Art Cinema, Counter-Cinema: The Cinema of Kiju Yoshida and Mariko Okada

A legendary figure of the postwar Japanese cinema, Kiju Yoshida (b. 1933) is one of Japan's most artistically ambitious, politically astute and influential filmmakers. Yoshida is best known for his work with the spellbinding Mariko Okada (b. 1934), one of the most beloved and celebrated actresses of her generation, and one of the great stars of the Japanese New Wave. Working together with Okada, Yoshida created an incredible body of films unparalleled for their formal sophistication, philosophical depth and sheer beauty. Underappreciated in this country, Yoshida (who is also known by the alternate pronunciation of his name, Yoshishige Yoshida) is rightly considered in Japan and Europe, and especially France, among the preeminent masters of the modern Japanese art film.

Yoshida's first passion, and the focus of his studies at Tokyo University, was French existential philosophy and literature, a training which deeply informs the intellectual rigor of his subsequent film work and later writing on film and art. By chance, or destiny, Yoshida was drawn into a film career by Shochiku's major recruitment drive in the late 1950s, and entered the studio's famously hierarchical apprentice system together with a number of young university-educated intellectuals, including Yoshida's close colleagues and contemporaries Nagisa Oshima and Masahiro Shinoda.
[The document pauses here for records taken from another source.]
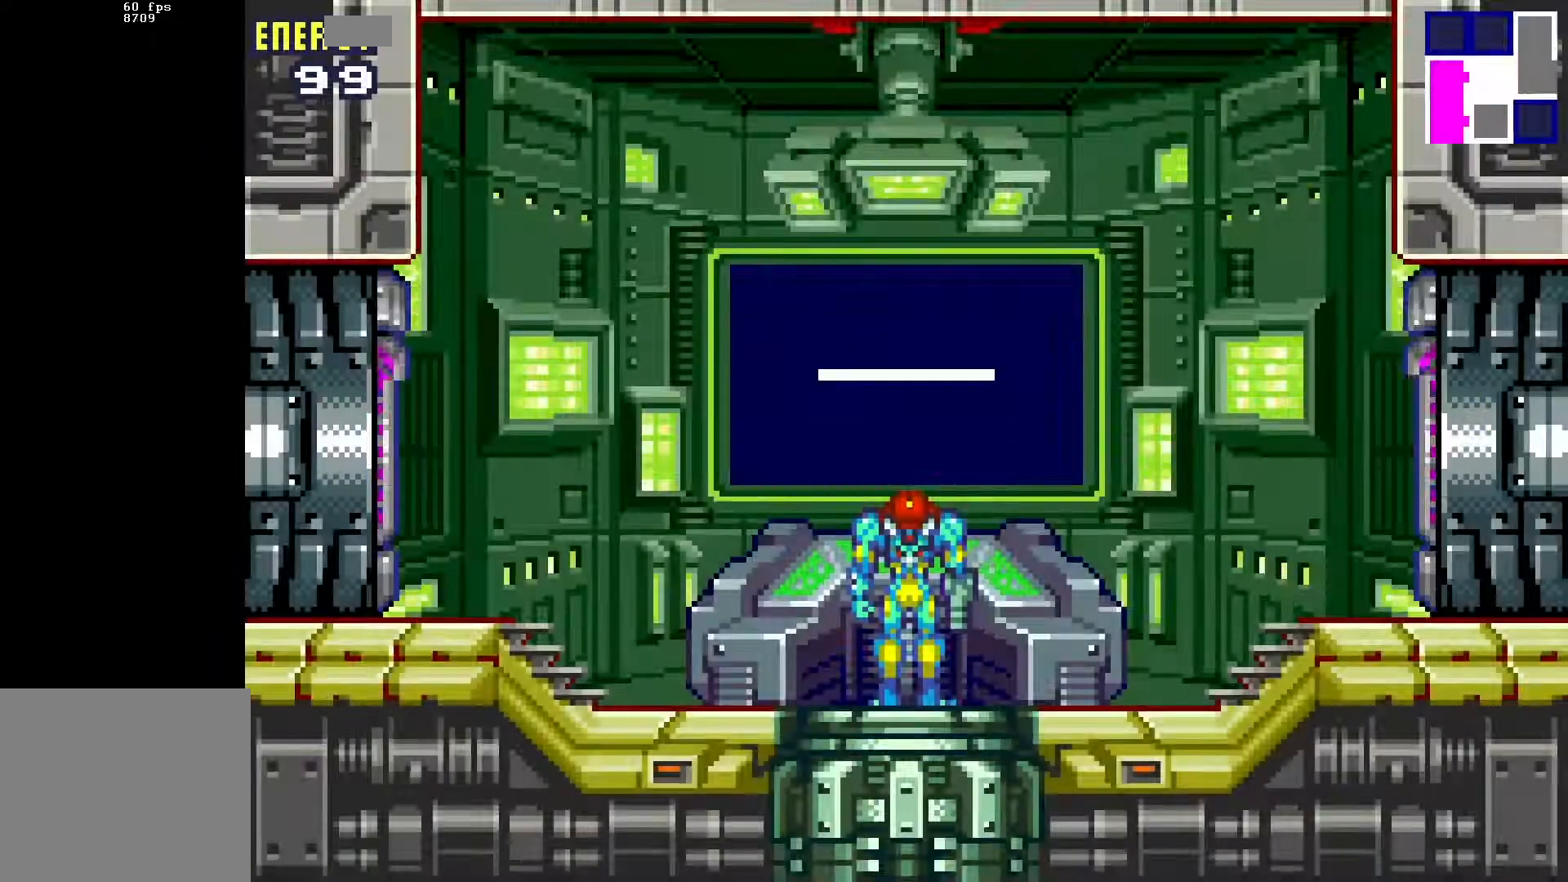
{"buttons": ["DPAD_RIGHT"], "events": []}
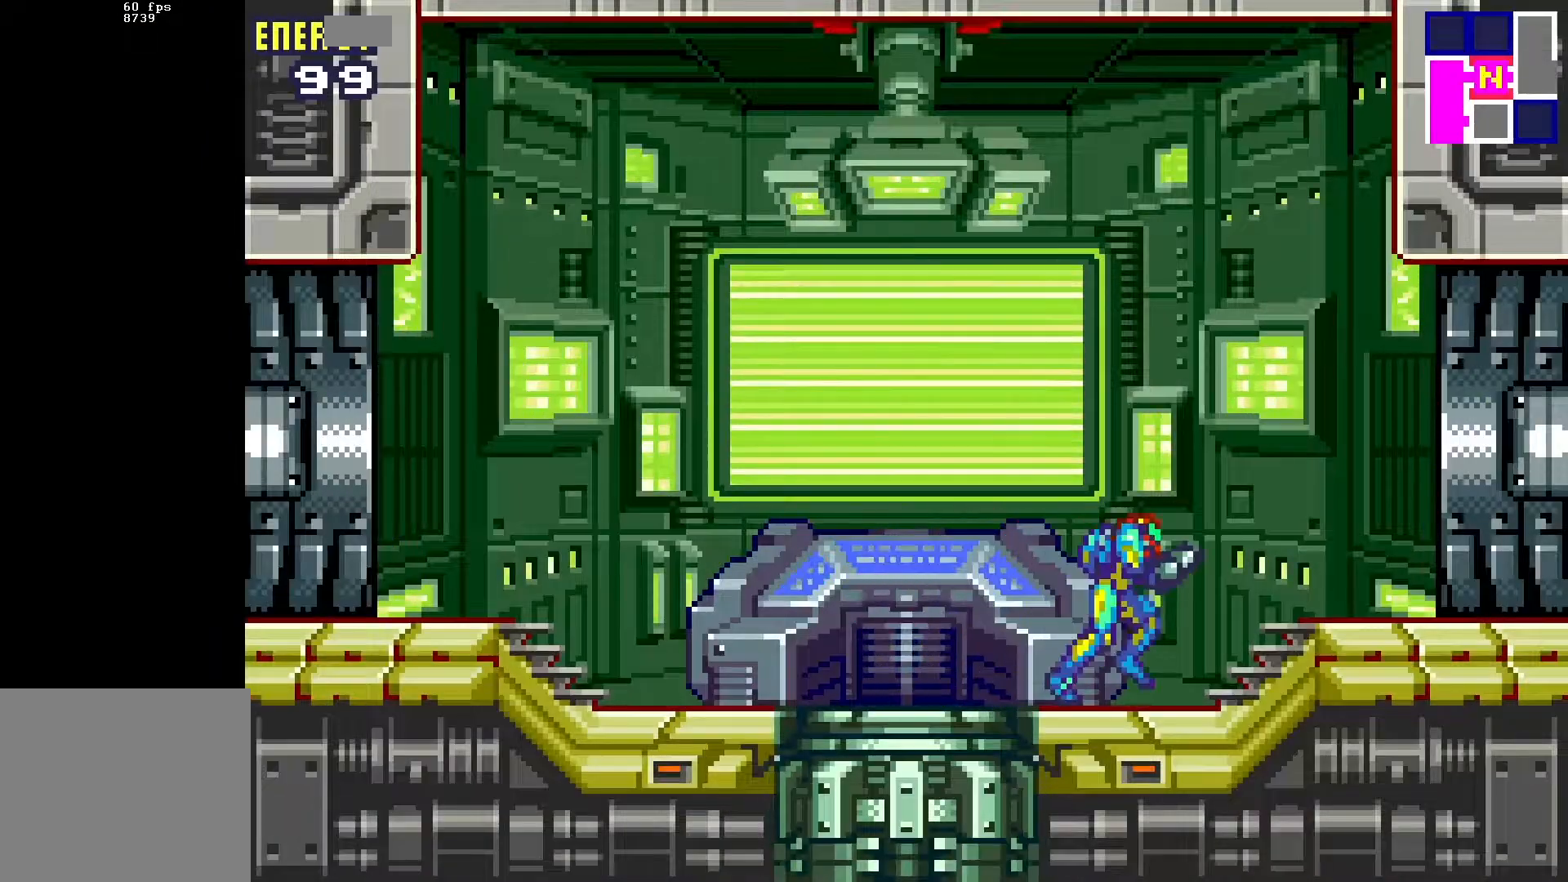
{"buttons": ["B", "DPAD_RIGHT"], "events": [[350, "B", "down"]]}
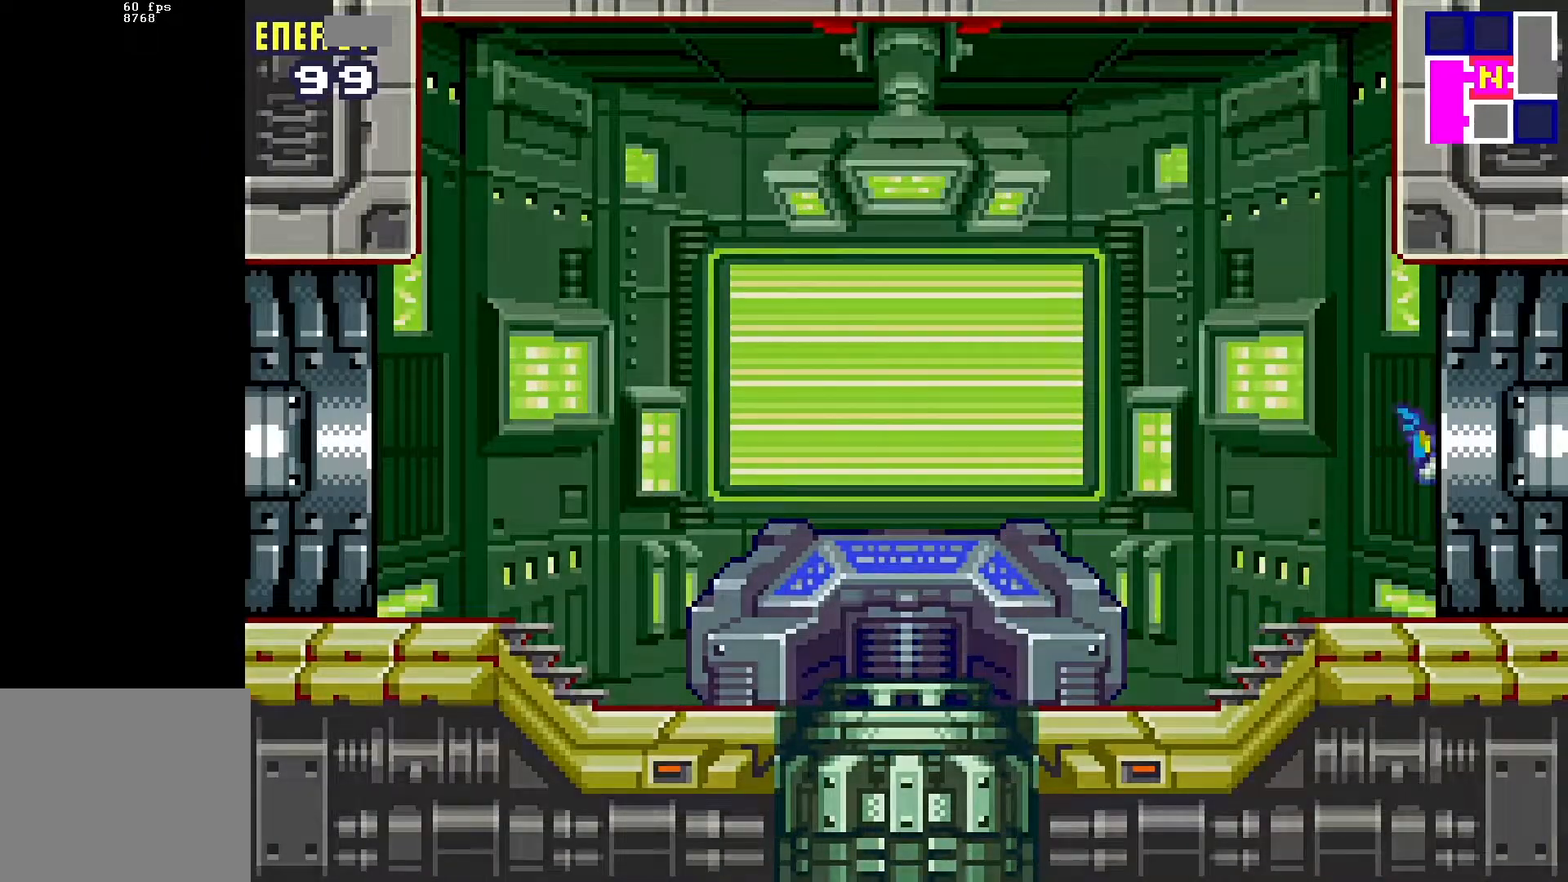
{"buttons": ["B", "DPAD_RIGHT"], "events": []}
Like them, Yoshida's first films, Good for Nothing (1960) and Blood Thirsty (1960), were astonishingly accomplished and conceptually brilliant works that deliberately played against the taiyozoku (youth film) cycle to which the young directors were assigned, rejecting the promise of romance and sex to instead deliver trenchant and unrepentant critiques of the corporatization of Japan as a betrayal of the postwar generation.

In 1962 Yoshida turned in a new direction when he accepted the invitation of Mariko Okada – one of Shochiku's great young female stars, acting now as a producer – to adapt a popular melodramatic novel about unrequited love and postwar disillusionment, The Affair at Akitsu. Following the film's critical success Yoshida and Okada married and left the studio to work independently, launching a remarkable collaboration that has extended thus far across thirteen films and over forty years. Between 1963 and 1968 the couple made a series of important and incredible "anti-melodramas," as they have been called, gripping and highly stylized dramas starring Okada as a woman in various states of emotional and romantic distress and offering a forcible critique of women’s traditional role as victim and object of desire within Japanese melodrama. In 1969 the couple worked together on their most ambitious project, and one of the most important examples of Japanese counter-cinema, Eros + Massacre, a soaring and inspired exploration of the history of radical art and politics in modern Japan. Yoshida's subsequent films have each bravely tackled critical and politically charged topics – Japan's militarist history (Coup d’état, 1973), the atomic bomb (Women in the Mirror, 2002) and euthanasia (The Human Promise, 1986) – while continuing to explore the limits and rich ambiguities of the cinema as an artistic and narrative medium.

We are deeply honored to welcome Kiju Yoshida and Mariko Okada as our special guests for this truly historic retrospective.

This program is co-presented with the Reischauer Institute of Japanese Studies, Harvard. Special thanks: Susan Pharr, Ted Gilman and Stacie Matsumoto, Reischauer Institute; Masaru Tsuji, Consul General of Japan in Boston; Grant Tomkins and Yusuke Nakashima, The Japan Foundation; Ryoko Oyama and Shinako Matsuda, Nikkatsu; Peter Grilli, Japan Society of Boston; Junko Kawaguchi, Shochiku; Akira Tochigi, National Film Center, Japan; Abé Mark Nornes.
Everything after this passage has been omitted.